Data:
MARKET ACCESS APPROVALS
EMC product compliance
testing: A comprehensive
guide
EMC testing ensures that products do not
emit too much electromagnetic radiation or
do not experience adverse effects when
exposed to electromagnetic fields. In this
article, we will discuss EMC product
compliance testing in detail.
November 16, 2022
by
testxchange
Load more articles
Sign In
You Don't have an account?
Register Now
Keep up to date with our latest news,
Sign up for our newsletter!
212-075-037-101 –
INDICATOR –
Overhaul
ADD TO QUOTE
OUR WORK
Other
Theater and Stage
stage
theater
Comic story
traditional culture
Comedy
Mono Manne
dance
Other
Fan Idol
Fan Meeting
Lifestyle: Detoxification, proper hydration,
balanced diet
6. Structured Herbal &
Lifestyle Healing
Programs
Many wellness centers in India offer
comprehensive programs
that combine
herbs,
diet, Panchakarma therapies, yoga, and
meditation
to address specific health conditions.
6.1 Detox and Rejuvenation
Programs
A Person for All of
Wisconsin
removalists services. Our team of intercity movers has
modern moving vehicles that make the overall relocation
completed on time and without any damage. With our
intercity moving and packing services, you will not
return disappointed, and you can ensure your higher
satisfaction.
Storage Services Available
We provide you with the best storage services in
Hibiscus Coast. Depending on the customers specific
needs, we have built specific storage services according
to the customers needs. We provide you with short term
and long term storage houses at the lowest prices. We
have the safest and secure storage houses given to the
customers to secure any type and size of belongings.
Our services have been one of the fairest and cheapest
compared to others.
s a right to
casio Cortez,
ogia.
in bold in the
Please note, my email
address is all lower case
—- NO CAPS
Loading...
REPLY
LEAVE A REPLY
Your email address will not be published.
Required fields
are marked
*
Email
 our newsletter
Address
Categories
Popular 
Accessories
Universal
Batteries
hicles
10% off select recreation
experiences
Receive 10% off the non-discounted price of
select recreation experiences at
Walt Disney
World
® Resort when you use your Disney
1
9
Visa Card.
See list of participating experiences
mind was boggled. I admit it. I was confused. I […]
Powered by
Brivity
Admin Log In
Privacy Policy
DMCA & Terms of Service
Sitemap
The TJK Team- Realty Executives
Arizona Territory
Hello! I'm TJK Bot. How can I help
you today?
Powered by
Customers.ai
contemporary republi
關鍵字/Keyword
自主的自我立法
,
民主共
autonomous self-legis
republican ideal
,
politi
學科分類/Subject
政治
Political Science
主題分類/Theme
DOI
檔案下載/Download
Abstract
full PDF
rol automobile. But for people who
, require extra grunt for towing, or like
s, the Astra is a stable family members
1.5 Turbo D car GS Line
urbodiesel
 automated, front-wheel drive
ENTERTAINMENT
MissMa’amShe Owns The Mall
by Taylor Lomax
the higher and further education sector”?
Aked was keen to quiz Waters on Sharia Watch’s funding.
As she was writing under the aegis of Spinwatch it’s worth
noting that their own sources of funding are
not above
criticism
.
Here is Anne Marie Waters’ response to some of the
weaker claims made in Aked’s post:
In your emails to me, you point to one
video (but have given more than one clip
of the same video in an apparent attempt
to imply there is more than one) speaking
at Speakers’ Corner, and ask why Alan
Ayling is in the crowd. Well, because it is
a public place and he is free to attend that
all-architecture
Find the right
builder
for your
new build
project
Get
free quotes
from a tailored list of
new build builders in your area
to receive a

Exercise objective: This exercise asks for every line of the records to be repeated exactly.

Response area:
MARKET ACCESS APPROVALS
EMC product compliance
testing: A comprehensive
guide
EMC testing ensures that products do not
emit too much electromagnetic radiation or
do not experience adverse effects when
exposed to electromagnetic fields. In this
article, we will discuss EMC product
compliance testing in detail.
November 16, 2022
by
testxchange
Load more articles
Sign In
You Don't have an account?
Register Now
Keep up to date with our latest news,
Sign up for our newsletter!
212-075-037-101 –
INDICATOR –
Overhaul
ADD TO QUOTE
OUR WORK
Other
Theater and Stage
stage
theater
Comic story
traditional culture
Comedy
Mono Manne
dance
Other
Fan Idol
Fan Meeting
Lifestyle: Detoxification, proper hydration,
balanced diet
6. Structured Herbal &
Lifestyle Healing
Programs
Many wellness centers in India offer
comprehensive programs
that combine
herbs,
diet, Panchakarma therapies, yoga, and
meditation
to address specific health conditions.
6.1 Detox and Rejuvenation
Programs
A Person for All of
Wisconsin
removalists services. Our team of intercity movers has
modern moving vehicles that make the overall relocation
completed on time and without any damage. With our
intercity moving and packing services, you will not
return disappointed, and you can ensure your higher
satisfaction.
Storage Services Available
We provide you with the best storage services in
Hibiscus Coast. Depending on the customers specific
needs, we have built specific storage services according
to the customers needs. We provide you with short term
and long term storage houses at the lowest prices. We
have the safest and secure storage houses given to the
customers to secure any type and size of belongings.
Our services have been one of the fairest and cheapest
compared to others.
s a right to
casio Cortez,
ogia.
in bold in the
Please note, my email
address is all lower case
—- NO CAPS
Loading...
REPLY
LEAVE A REPLY
Your email address will not be published.
Required fields
are marked
*
Email
 our newsletter
Address
Categories
Popular 
Accessories
Universal
Batteries
hicles
10% off select recreation
experiences
Receive 10% off the non-discounted price of
select recreation experiences at
Walt Disney
World
® Resort when you use your Disney
1
9
Visa Card.
See list of participating experiences
mind was boggled. I admit it. I was confused. I […]
Powered by
Brivity
Admin Log In
Privacy Policy
DMCA & Terms of Service
Sitemap
The TJK Team- Realty Executives
Arizona Territory
Hello! I'm TJK Bot. How can I help
you today?
Powered by
Customers.ai
contemporary republi
關鍵字/Keyword
自主的自我立法
,
民主共
autonomous self-legis
republican ideal
,
politi
學科分類/Subject
政治
Political Science
主題分類/Theme
DOI
檔案下載/Download
Abstract
full PDF
rol automobile. But for people who
, require extra grunt for towing, or like
s, the Astra is a stable family members
1.5 Turbo D car GS Line
urbodiesel
 automated, front-wheel drive
ENTERTAINMENT
MissMa’amShe Owns The Mall
by Taylor Lomax
the higher and further education sector”?
Aked was keen to quiz Waters on Sharia Watch’s funding.
As she was writing under the aegis of Spinwatch it’s worth
noting that their own sources of funding are
not above
criticism
.
Here is Anne Marie Waters’ response to some of the
weaker claims made in Aked’s post:
In your emails to me, you point to one
video (but have given more than one clip
of the same video in an apparent attempt
to imply there is more than one) speaking
at Speakers’ Corner, and ask why Alan
Ayling is in the crowd. Well, because it is
a public place and he is free to attend that
all-architecture
Find the right
builder
for your
new build
project
Get
free quotes
from a tailored list of
new build builders in your area
to receive a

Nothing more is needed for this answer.